Step 2: AI Capability Mapping
Categorize which tasks AI can handle today, which require workflow changes, and which still need human judgment.
Step 3: Workflow Redesign
Rebuild processes so AI handles the full executable task set and humans focus on judgment, trust-building, and strategy.
Step 4: Measure & Iterate
Track revenue per employee, not time saved. Iterate based on what delivers P&L impact.
The Google research validates every step of this framework. It's not consultant-speak.

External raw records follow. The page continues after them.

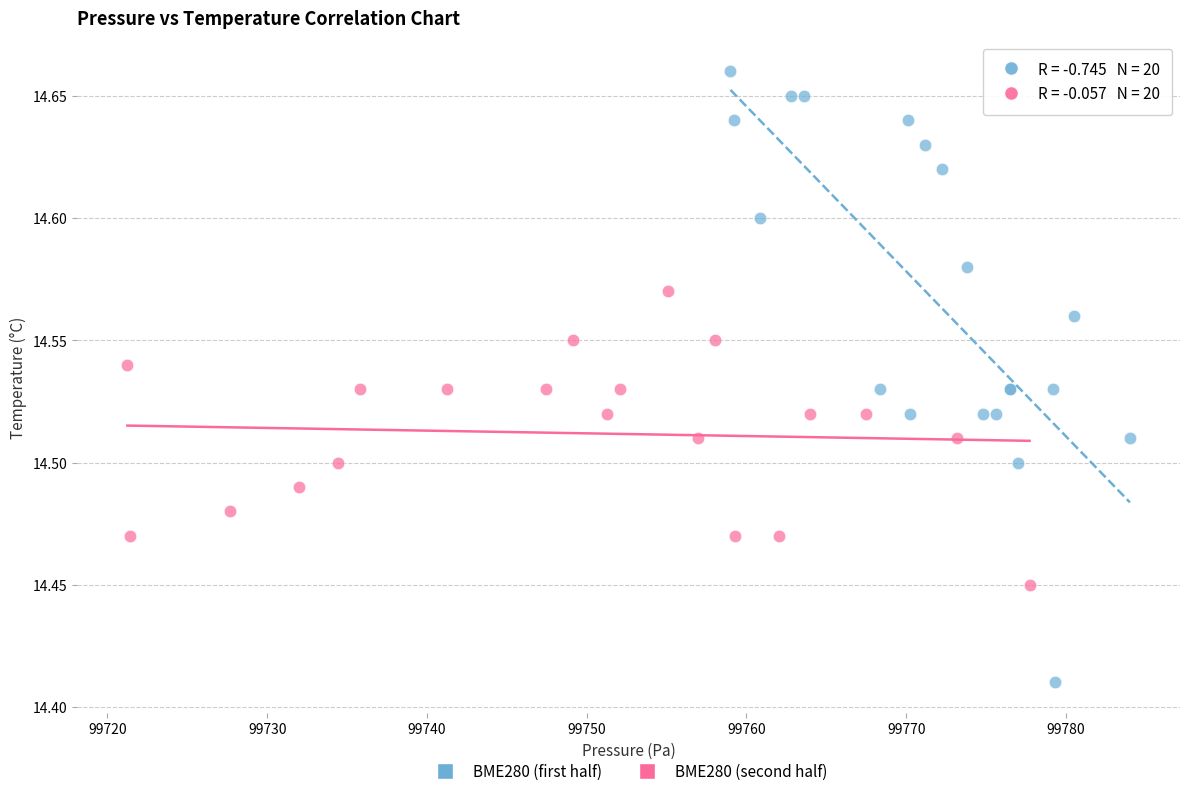

Which series contains the lowest Y value?

BME280 (first half)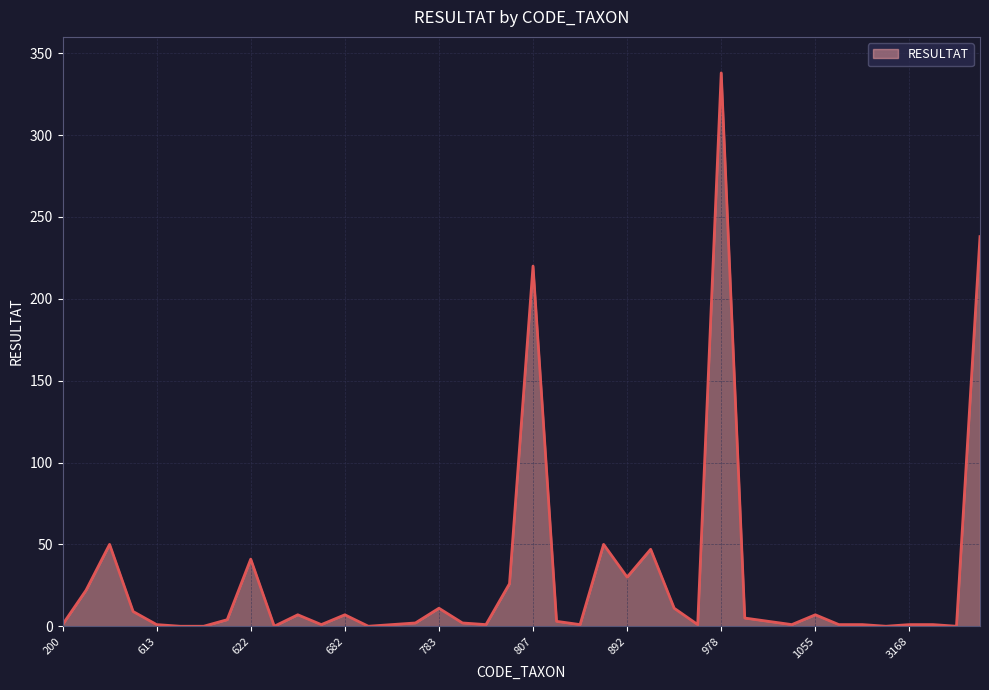

How many lines are shown in the chart?

1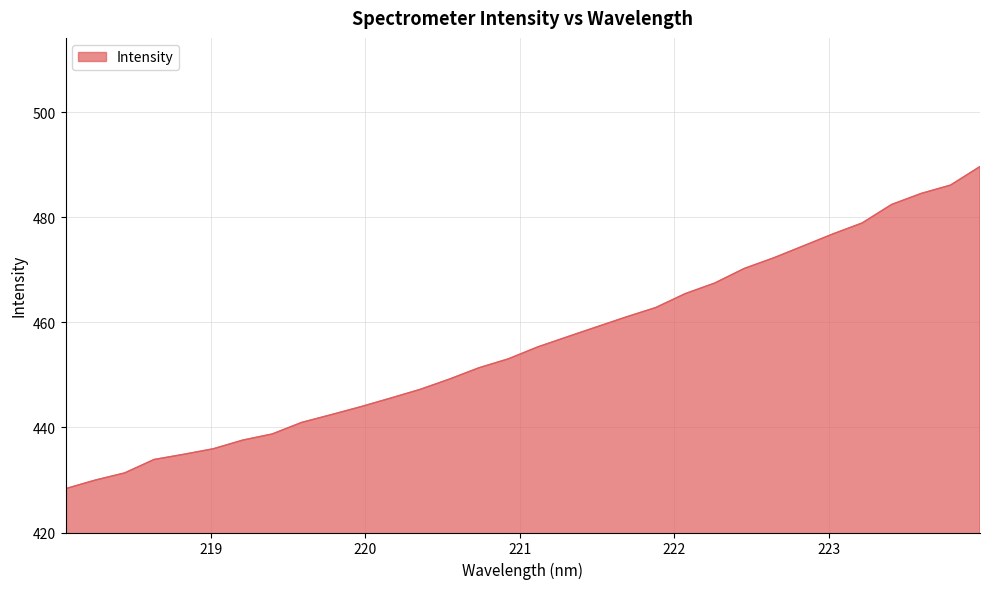

Reading right to left, transcribe all the data shown in this chart.

489.6	486.1	484.5	482.4	478.9	476.8	474.5	472.3	470.2	467.5	465.4	462.8	461.0	459.1	457.2	455.3	453.0	451.3	449.2	447.2	445.6	443.9	442.4	440.9	438.7	437.6	435.9	434.9	433.9	431.3	430.0	428.3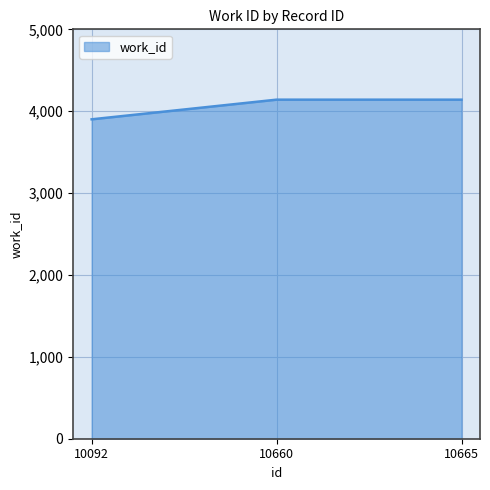

What is the change in value from 10092 to 10665?

+240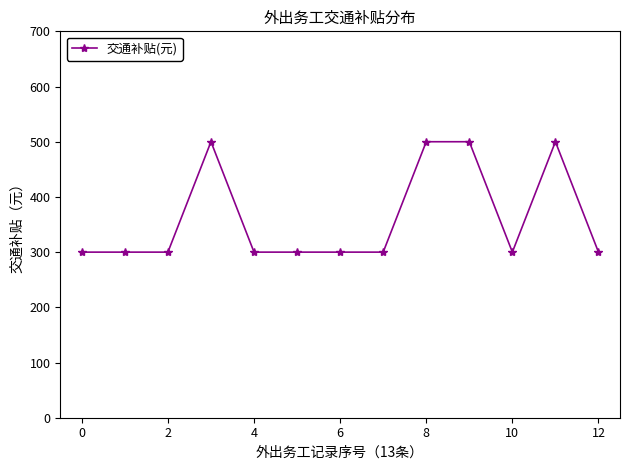

What is the smallest value displayed?

300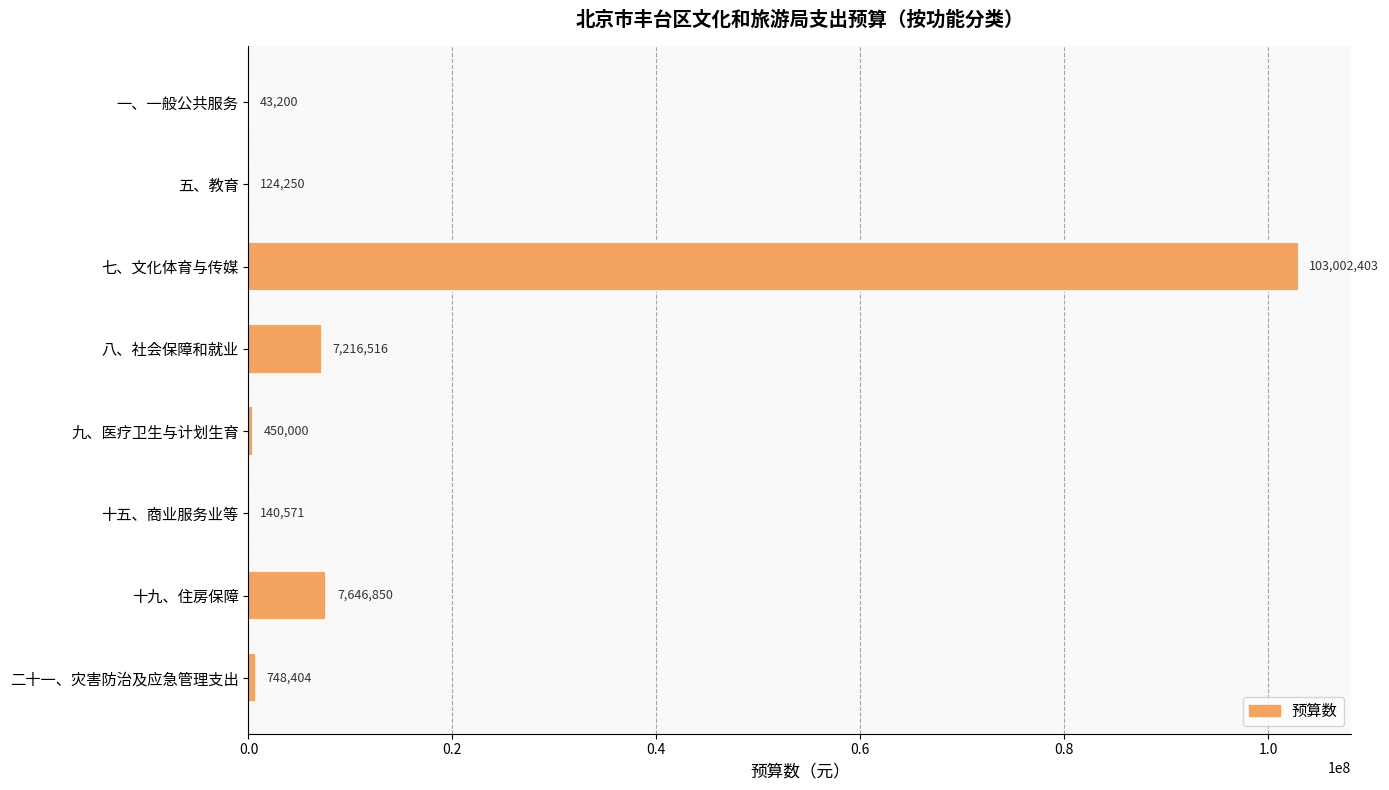

What is the change in value from 七、文化体育与传媒 to 十五、商业服务业等?

-102861832.0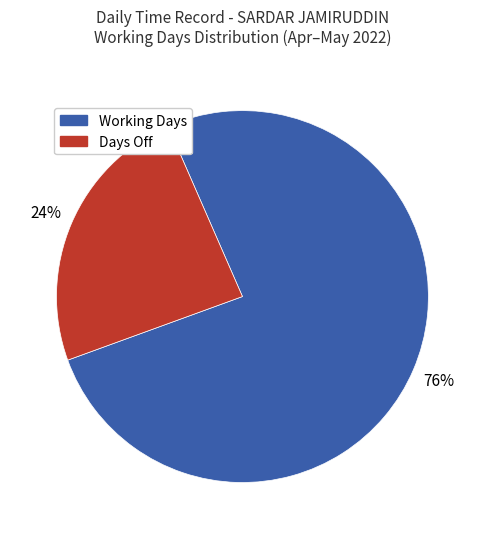

Is there any slice that represents more than half of the pie?

Yes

It's applied social science.
What This Means for the Next 12 Months
The Google paper ends with a warning: The intelligence explosion is already here.
Not in a single godlike AI, but in:
- The "society of thought" inside every reasoning model
- The centaur workflows reshaping every knowledge profession
- The recursive agent ecosystems beginning to fork and collaborate at scale
Companies that understand this in 2026 will have a 2-3 year advantage over competitors still treating AI as a productivity tool.
Here's what separates the winners from the 95%:
The 95% ask: "How can AI make this task faster?"
The 5% ask: "How do we rebuild this process so AI handles the full task set?"
The 95% buy: More AI tools
The 5% design: Human-AI workflows
The 95% hire: AI specialists
The 5% train: Existing teams to work in centaur configurations
The 95% measure: Time saved
The 5% measure: Revenue per employee
The Bottom Line
Google Research just published 6 pages of academic validation for what we've been teaching Central New York businesses:
AI isn't a tool you add to your workflow. It's a team member you design workflows around.
The 95% of AI pilots that fail? They're failing because they're treating a collaborative intelligence like a productivity app.
The 5% that succeed? They're redesigning workflows to enable human-AI ensembles where both humans and AI do what they're each uniquely good at.